4. Start the Express server:
   ```bash
   node app.js
   ```

---

### **Step 5: Frontend Setup (React Client)**
1. Open a new terminal and navigate to the `frontend` directory:
   ```bash
   cd frontend
   ```
2. Install client dependencies:
   ```bash
   npm install
   ```
3. Start the client:
   ```bash
   npm start
   ```

---

### **Step 6: Start the VocRT Server**
1. Add your OpenAI API key to the `.env` file:
   - Open `.env` in a text editor.
   - Replace `<openai_api_key>` with your actual OpenAI API key.

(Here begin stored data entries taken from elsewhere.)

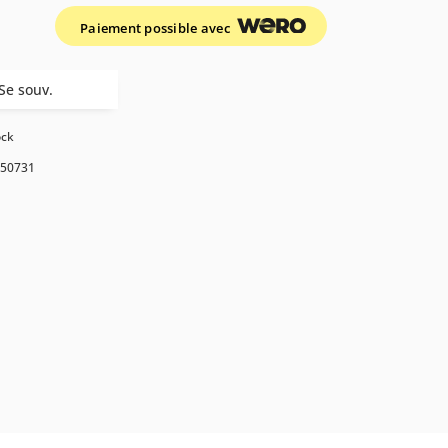
Paiement possible avec
Se souv.
ock
50731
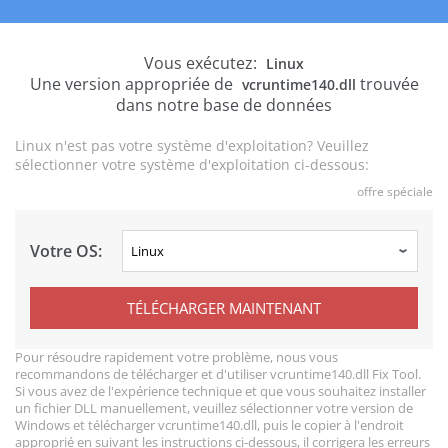
Vous exécutez:
Linux
Une version appropriée de
trouvée
vcruntime140.dll
dans notre base de données
Linux n'est pas votre système d'exploitation? Veuillez
sélectionner votre système d'exploitation ci-dessous:
offre spéciale
Votre OS:
TÉLÉCHARGER MAINTENANT
Pour résoudre rapidement votre problème, nous vous
recommandons de télécharger et d'utiliser vcruntime140.dll Fix Tool.
Si vous avez de l'expérience technique et que vous souhaitez installer
un fichier DLL manuellement, veuillez sélectionner votre version de
Windows et télécharger vcruntime140.dll, puis le copier à l'endroit
approprié en suivant les instructions ci-dessous, il corrigera les erreurs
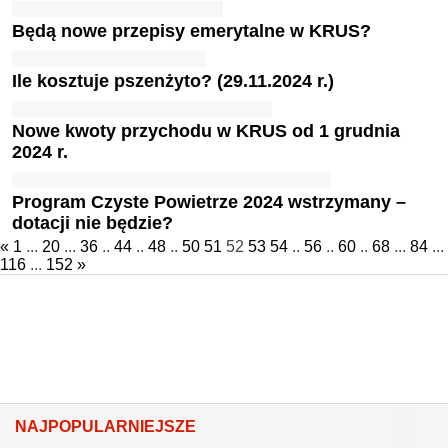
Będą nowe przepisy emerytalne w KRUS?
Ile kosztuje pszenżyto? (29.11.2024 r.)
Nowe kwoty przychodu w KRUS od 1 grudnia
2024 r.
Program Czyste Powietrze 2024 wstrzymany –
dotacji nie będzie?
«
1
...
20
...
36
..
44
..
48
..
50
51
52
53
54
..
56
..
60
..
68
...
84
...
116
...
152
»
NAJPOPULARNIEJSZE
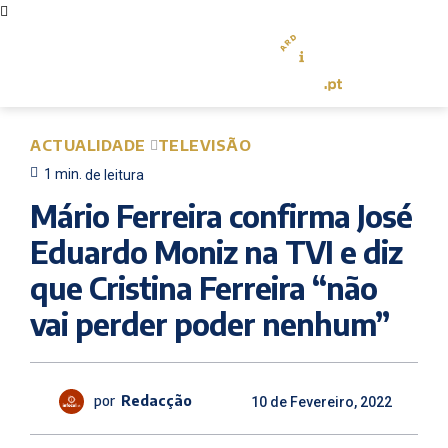
ACTUALIDADE
TELEVISÃO
1
min.
de leitura
Mário Ferreira confirma José
Eduardo Moniz na TVI e diz
que Cristina Ferreira “não
vai perder poder nenhum”
por
Redacção
10 de Fevereiro, 2022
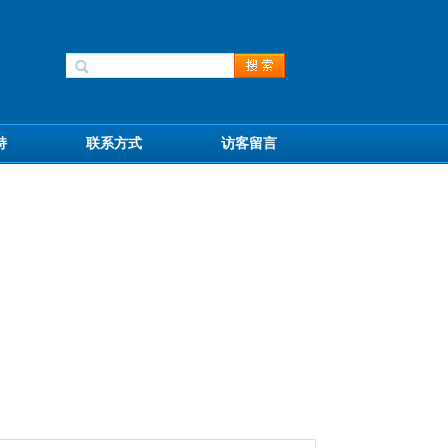
持
联系方式
访客留言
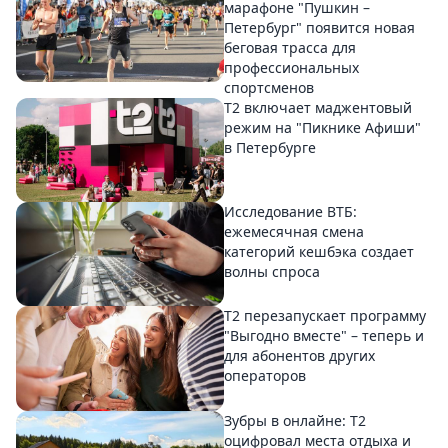
марафоне "Пушкин –
Петербург" появится новая
беговая трасса для
профессиональных
спортсменов
Т2 включает маджентовый
режим на "Пикнике Афиши"
в Петербурге
Исследование ВТБ:
ежемесячная смена
категорий кешбэка создает
волны спроса
Т2 перезапускает программу
"Выгодно вместе" – теперь и
для абонентов других
операторов
Зубры в онлайне: Т2
оцифровал места отдыха и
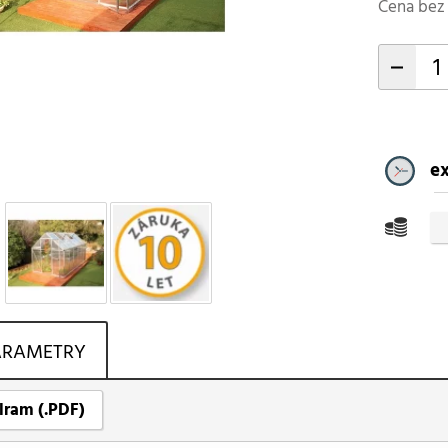
Cena bez 
-
ex
ARAMETRY
lram (.PDF)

2. Start the VocRT server:
   ```bash
   python3 app.py
   ```

---

### **Step 7: Test the Full System**
- Once all servers are running:
  1. Access the React client at [http://localhost:3000](http://localhost:3000).
  2. Interact with the VocRT system via the web interface.

---

## **Model Used**
VocRT uses [Kokoro-82M](https://huggingface.co/hexgrad/Kokoro-82M) for text-to-speech synthesis, processing user inputs into high-quality voice responses.

---

## **Key Features**
1. **Realtime voice response generation**: Convert speech input into speech with minimal latency.
2. **React Client**: A user-friendly frontend for interaction.
3. **Express Backend**: Handles API requests and integrates the VocRT system with external services.
4. **gRPC Communication**: Seamless communication between the VocRT server and other components.
5. **Configurable APIs**: Integrates with OpenAI and Deepgram APIs for speech recognition and text generation.

---

## **Dependencies**

### Python:
  - torch, torchvision, torchaudio
  - phonemizer
  - transformers
  - scipy
  - munch
  - python-dotenv
  - openai
  - grpcio, grpcio-tools
  - espeak


### Node.js:
- Express server dependencies (`npm install` in `backend`).
- React client dependencies (`npm install` in `frontend`).

---

## **Contributing**
Contributions are welcome! Feel free to fork this repository and create a pull request with your improvements.

---

## **Acknowledgments**
- [Hugging Face](https://huggingface.co/) for hosting the Kokoro-82M model.
- The amazing communities behind PyTorch, OpenAI, and Deepgram APIs.